Raad van State
donderdag 10 juni 2010
(Deze zaak is op 8 juni jl. alsnog ingetrokken)
Zitting over het besluit van het college van dijkgraaf en hoogheemraden
van het Hoogheemraadschap van Rijnland waarbij een zogenoemde
spoedeisende bestuursdwang is opgelegd aan KLM. De bestuursdwang had
betrekking op een overtreding van de Wet verontreiniging
oppervlaktewateren. Met het besluit wilde het hoogheemraadschap
voorkomen dat er verontreinigd bluswater dat is gebruikt als gevolg van
een calamiteit in juli 2008 in hangar 73 op Schiphol, zich verder zou
verspreiden in het omliggende oppervlaktewater. KLM is ook gelast om
vijf bassins gevuld met perfluor octaan sulfonaat voor een bepaalde
periode te legen. De kosten bedragen volgens KLM ongeveer zes ton.

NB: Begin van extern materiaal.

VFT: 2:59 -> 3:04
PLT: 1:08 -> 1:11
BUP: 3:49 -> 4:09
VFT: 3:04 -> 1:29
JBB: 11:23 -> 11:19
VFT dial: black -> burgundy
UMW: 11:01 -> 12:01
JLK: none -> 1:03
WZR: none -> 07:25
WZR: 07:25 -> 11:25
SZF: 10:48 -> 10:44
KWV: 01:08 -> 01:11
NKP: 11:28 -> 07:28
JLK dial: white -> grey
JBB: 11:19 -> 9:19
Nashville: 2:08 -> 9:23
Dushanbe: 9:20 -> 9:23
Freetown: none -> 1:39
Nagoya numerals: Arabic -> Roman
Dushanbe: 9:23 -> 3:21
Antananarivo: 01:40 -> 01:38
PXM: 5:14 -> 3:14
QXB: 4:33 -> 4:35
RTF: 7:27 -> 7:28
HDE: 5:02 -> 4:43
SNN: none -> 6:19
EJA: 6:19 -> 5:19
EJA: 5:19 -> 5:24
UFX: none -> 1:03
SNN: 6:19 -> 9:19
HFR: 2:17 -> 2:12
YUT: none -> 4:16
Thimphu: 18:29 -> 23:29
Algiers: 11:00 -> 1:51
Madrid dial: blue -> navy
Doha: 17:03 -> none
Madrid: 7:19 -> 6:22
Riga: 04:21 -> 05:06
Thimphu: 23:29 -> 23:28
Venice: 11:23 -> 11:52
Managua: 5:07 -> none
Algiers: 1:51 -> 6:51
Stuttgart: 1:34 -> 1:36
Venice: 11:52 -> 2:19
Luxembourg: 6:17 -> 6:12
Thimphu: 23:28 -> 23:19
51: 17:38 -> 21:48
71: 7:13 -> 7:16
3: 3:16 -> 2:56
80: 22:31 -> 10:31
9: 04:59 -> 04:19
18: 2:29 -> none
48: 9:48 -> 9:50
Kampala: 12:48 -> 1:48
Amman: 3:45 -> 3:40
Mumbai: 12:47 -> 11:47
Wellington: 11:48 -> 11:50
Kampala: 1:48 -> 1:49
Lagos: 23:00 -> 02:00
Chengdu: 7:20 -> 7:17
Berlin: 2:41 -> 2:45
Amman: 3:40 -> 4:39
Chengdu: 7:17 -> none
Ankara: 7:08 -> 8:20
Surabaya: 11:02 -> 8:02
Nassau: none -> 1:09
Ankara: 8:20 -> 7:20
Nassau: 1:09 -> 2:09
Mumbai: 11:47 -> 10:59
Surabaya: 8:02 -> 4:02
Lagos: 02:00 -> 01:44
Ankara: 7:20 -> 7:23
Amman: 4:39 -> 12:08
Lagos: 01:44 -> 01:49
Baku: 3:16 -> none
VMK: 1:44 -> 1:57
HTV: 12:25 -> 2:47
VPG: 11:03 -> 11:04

Volgens KLM heeft het hoogheemraadschap haar onterecht als enige
'overtreder' beschouwd. KLM vindt dat ook andere partijen, waaronder de
huurders van de hangar, als medeovertreder zouden moeten worden
aangemerkt. KLM is van mening dat de kosten van de bestuursdwang niet
exclusief op haar mogen worden verhaald en komt dan ook tegen het
besluit van het hoogheemraadschap in beroep bij de Afdeling
bestuursrechtspraak van de Raad van State. (zaaknummer 200902284/1)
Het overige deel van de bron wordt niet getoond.